The U.S. Coast Guard heavy ice-breaker Polar Star and crew have departed Seattle and are scheduled to transit to Antarctica in support of Operation Deep Freeze.
Operation Deep Freeze (ODF) is an annual joint military mission to resupply the United States Antarctic stations in support of the National Science Foundation (NSF), the lead agency for the United States Antarctic Program (USAP). This marks the 27th year for the Polar Star to render support.
Each year, the Polar Star crew breaks a navigable channel through ice, allowing fuel and supply ships to reach McMurdo Station, which is the largest Antarctic station and the logistics hub of the USAP.
“Operation Deep Freeze is a unique and important mission that Coast Guard Cutter Polar Star undertakes each year,” said Capt. Keith Ropella, the commanding officer. “This mission requires year-round effort from the crew to prepare this 47-year-old cutter for the 20,000 nautical mile round trip and extreme environmental conditions we will face. We have an incredible and dedicated team; I couldn’t be more excited or more proud to make this journey with them.”
The U.S. Coast Guard is recapitalizing its polar icebreaker fleet to ensure continued access to the polar regions and to protect the country’s economic, environmental, and national security interests. Each year, the crew is asked to put forth an immense amount of time and effort to prepare the cutter for their annual deployment in support of ODF. The Polar Star completed the third of five planned phases of the service life extension project (SLEP), costing $15.6 million over a 132-day maintenance period.

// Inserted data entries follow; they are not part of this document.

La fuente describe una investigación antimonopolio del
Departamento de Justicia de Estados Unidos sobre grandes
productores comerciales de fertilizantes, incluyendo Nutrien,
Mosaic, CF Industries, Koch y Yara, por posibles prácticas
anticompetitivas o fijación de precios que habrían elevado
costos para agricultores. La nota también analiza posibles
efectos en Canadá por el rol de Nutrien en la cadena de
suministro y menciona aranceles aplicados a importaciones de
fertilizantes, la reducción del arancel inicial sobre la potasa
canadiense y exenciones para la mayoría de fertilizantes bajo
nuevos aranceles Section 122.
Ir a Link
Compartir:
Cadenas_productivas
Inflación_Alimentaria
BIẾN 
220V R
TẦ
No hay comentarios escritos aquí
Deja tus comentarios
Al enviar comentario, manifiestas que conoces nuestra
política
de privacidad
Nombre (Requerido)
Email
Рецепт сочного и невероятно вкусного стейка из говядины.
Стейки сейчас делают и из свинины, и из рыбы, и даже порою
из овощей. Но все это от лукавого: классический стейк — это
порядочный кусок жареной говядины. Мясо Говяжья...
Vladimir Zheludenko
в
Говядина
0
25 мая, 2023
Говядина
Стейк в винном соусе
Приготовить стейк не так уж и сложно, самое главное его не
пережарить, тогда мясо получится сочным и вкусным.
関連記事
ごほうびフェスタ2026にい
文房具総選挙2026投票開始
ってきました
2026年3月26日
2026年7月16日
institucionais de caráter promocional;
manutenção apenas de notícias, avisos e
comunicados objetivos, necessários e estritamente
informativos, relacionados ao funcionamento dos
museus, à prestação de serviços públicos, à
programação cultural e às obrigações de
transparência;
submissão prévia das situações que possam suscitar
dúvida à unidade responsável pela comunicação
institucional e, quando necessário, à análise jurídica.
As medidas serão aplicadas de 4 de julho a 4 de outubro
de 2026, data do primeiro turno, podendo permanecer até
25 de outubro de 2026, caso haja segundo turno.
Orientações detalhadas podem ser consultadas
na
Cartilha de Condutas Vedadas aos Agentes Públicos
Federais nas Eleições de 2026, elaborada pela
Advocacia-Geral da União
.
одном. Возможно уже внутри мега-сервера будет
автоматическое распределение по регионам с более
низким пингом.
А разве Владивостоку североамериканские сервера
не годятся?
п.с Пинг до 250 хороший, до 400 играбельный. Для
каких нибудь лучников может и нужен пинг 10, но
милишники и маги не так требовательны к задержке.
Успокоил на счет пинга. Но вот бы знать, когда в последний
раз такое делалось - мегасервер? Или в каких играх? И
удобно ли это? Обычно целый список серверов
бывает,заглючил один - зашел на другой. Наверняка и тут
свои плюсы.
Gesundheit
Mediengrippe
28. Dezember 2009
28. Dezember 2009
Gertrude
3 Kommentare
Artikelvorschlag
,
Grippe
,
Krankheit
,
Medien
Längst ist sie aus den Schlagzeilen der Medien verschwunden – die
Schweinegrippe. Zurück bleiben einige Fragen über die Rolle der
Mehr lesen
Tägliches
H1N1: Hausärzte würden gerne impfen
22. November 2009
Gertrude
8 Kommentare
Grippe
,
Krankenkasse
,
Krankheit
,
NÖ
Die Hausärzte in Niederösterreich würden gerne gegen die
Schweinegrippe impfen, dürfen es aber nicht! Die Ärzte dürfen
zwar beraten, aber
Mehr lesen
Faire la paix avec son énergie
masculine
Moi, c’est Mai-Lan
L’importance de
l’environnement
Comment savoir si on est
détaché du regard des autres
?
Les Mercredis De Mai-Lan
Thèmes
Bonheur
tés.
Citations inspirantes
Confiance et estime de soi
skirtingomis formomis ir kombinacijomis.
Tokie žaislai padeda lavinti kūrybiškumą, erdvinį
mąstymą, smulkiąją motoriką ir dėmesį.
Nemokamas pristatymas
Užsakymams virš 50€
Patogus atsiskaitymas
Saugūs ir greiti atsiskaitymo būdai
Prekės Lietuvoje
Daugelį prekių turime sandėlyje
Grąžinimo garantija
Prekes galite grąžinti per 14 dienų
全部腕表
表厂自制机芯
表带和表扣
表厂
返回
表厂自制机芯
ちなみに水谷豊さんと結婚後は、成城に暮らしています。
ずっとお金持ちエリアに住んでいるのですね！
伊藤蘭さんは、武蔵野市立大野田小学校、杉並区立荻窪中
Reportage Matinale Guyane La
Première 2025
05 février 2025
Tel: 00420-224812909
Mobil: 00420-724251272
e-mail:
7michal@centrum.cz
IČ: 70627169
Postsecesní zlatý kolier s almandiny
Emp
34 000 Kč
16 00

“The U.S. Coast Guard is pleased to continue partnering with the National Science Foundation and the U.S. Antarctic Program to enable a durable U.S. presence on Antarctica and across the Southern Ocean,” said Vice Adm. Andrew Tiongson, Pacific Area commander. “Our commitment to the Antarctic region is unwavering, and we have been pleased to increase our maritime cooperation with like-minded members of the Antarctic Treaty, as well as investing in new technologies and vessels to ensure our presence is enduring.”